O plano foi apresentado pelo governo no Centro Ciência Viva do Alviela, em Alcanena, numa cerimónia em que marcou presença o ministro do Ambiente, José Pedro Matos Fernandes, e a secretária de Estado do Ordenamento do Território, Célia Ramos.

Na sua intervenção, o ministro “realçou a importância de uma gestão próxima nas áreas protegidas que não são de reserva integral, feita em parceria com atores locais e associações ambientalistas”, segundo uma nota de imprensa da Câmara de Alcanena.

José Pedro Matos Fernandes afirmou que nestes territórios, que se distinguem pelos seus valores naturais, a "conservação" tem que se "conjugar" com o verbo "valorizar", pois "não é razoável" que as áreas protegidas tenham perdido, na última década, 20% da população, o dobro da perda registada no interior do país.

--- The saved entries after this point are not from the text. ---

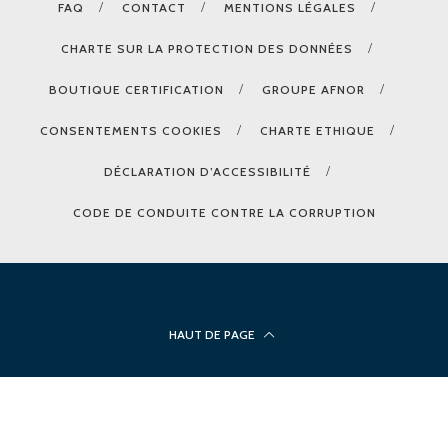
FAQ
CONTACT
MENTIONS LÉGALES
CHARTE SUR LA PROTECTION DES DONNÉES
BOUTIQUE CERTIFICATION
GROUPE AFNOR
CONSENTEMENTS COOKIES
CHARTE ETHIQUE
DÉCLARATION D’ACCESSIBILITÉ
CODE DE CONDUITE CONTRE LA CORRUPTION
HAUT DE PAGE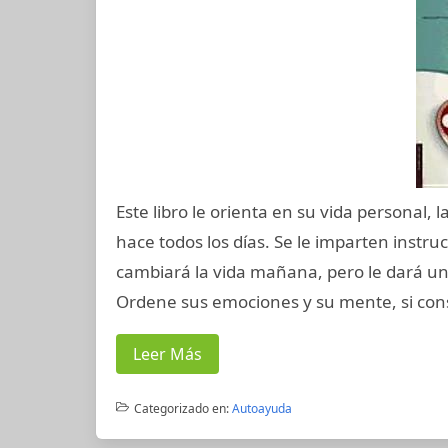
Este libro le orienta en su vida personal, 
hace todos los días. Se le imparten instruc
cambiará la vida mañana, pero le dará un
Ordene sus emociones y su mente, si con
Leer Más
Categorizado en:
Autoayuda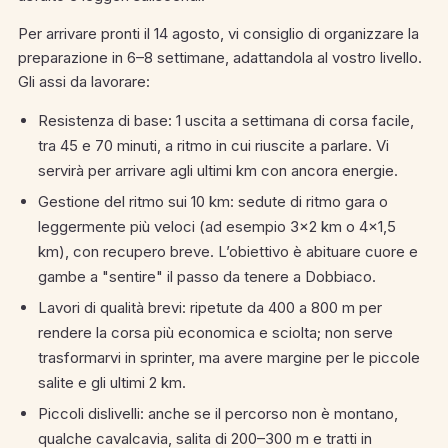
Per arrivare pronti il 14 agosto, vi consiglio di organizzare la
preparazione in 6–8 settimane, adattandola al vostro livello.
Gli assi da lavorare:
Resistenza di base: 1 uscita a settimana di corsa facile,
tra 45 e 70 minuti, a ritmo in cui riuscite a parlare. Vi
servirà per arrivare agli ultimi km con ancora energie.
Gestione del ritmo sui 10 km: sedute di ritmo gara o
leggermente più veloci (ad esempio 3×2 km o 4×1,5
km), con recupero breve. L’obiettivo è abituare cuore e
gambe a "sentire" il passo da tenere a Dobbiaco.
Lavori di qualità brevi: ripetute da 400 a 800 m per
rendere la corsa più economica e sciolta; non serve
trasformarvi in sprinter, ma avere margine per le piccole
salite e gli ultimi 2 km.
Piccoli dislivelli: anche se il percorso non è montano,
qualche cavalcavia, salita di 200–300 m e tratti in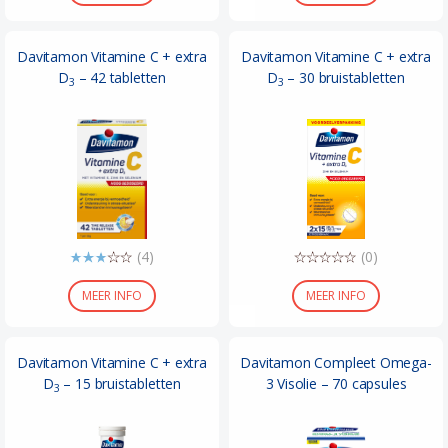
Davitamon Vitamine C + extra
Davitamon Vitamine C + extra
D
– 42 tabletten
D
– 30 bruistabletten
3
3
(4)
(0)
MEER INFO
MEER INFO
Davitamon Vitamine C + extra
Davitamon Compleet Omega-
D
– 15 bruistabletten
3 Visolie – 70 capsules
3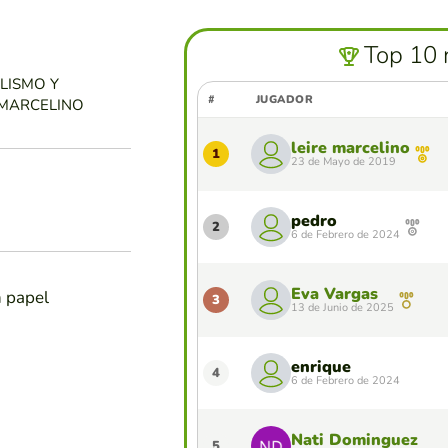
Top 10 
LISMO Y
#
JUGADOR
 MARCELINO
leire marcelino
1
23 de Mayo de 2019
pedro
2
6 de Febrero de 2024
Eva Vargas
n papel
3
13 de Junio de 2025
enrique
4
6 de Febrero de 2024
Nati Dominguez
5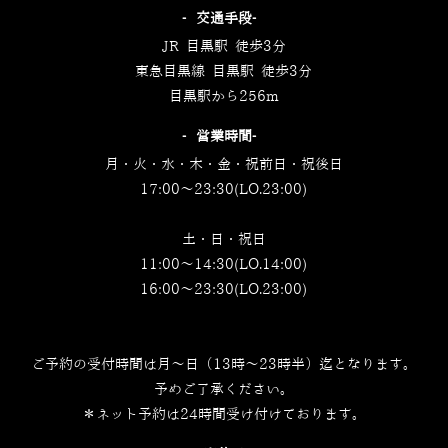
‐交通手段‐
JR 目黒駅 徒歩3分
東急目黒線 目黒駅 徒歩3分
目黒駅から256m
‐営業時間‐
月・火・水・木・金・祝前日・祝後日
17:00～23:30(LO.23:00)
土・日・祝日
11:00～14:30(LO.14:00)
16:00～23:30(LO.23:00)
ご予約の受付時間は月～日（13時～23時半）迄となります。
予めご了承ください。
＊ネット予約は24時間受け付けております。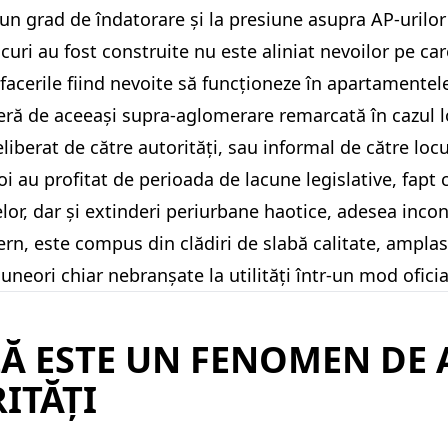
a un grad de îndatorare și la presiune asupra AP-urilor 
curi au fost construite nu este aliniat nevoilor pe care 
acerile fiind nevoite să funcționeze în apartamentele 
feră de aceeași supra-aglomerare remarcată în cazul lo
liberat de către autorități, sau informal de către locui
 au profitat de perioada de lacune legislative, fapt ca
elor, dar și extinderi periurbane haotice, adesea inco
n, este compus din clădiri de slabă calitate, amplasa
i uneori chiar nebranșate la utilități într-un mod oficia
Ă ESTE UN FENOMEN DE
ITĂȚI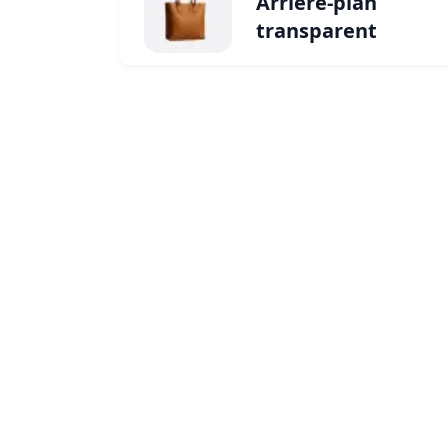
Arrière-plan
transparent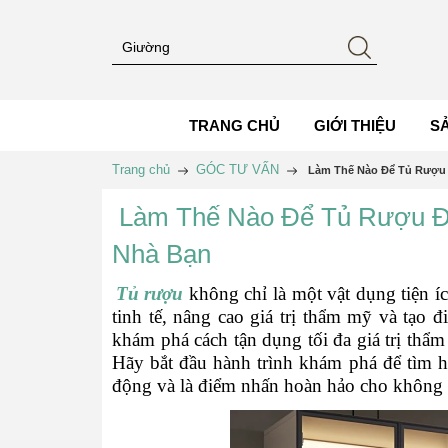
TRANG CHỦ
GIỚI THIỆU
S
Trang chủ
GÓC TƯ VẤN
Làm Thế Nào Để Tủ Rượu 
Làm Thế Nào Để Tủ Rượu Đẹ
Nhà Bạn
Tủ rượu
không chỉ là một vật dụng tiện í
tinh tế, nâng cao giá trị thẩm mỹ và tạo 
khám phá cách tận dụng tối đa giá trị thẩm 
Hãy bắt đầu hành trình khám phá để tìm hi
động và là điểm nhấn hoàn hảo cho không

O auditório do Centro de Ciência Viva foi depois palco de um debate sobre a estratégia, com a participação de Ângela Morgado, coordenadora da Coligação C6, Paulo Magalhães, presidente da Comissão Instaladora da Casa Comum da Humanidade, Sofia Silveira, do Conselho Diretivo do Instituto da Conservação da Natureza e das Florestas, e Pedro Norton de Matos, mentor e organizador da Greenfest, com moderação de José Vítor Malheiros.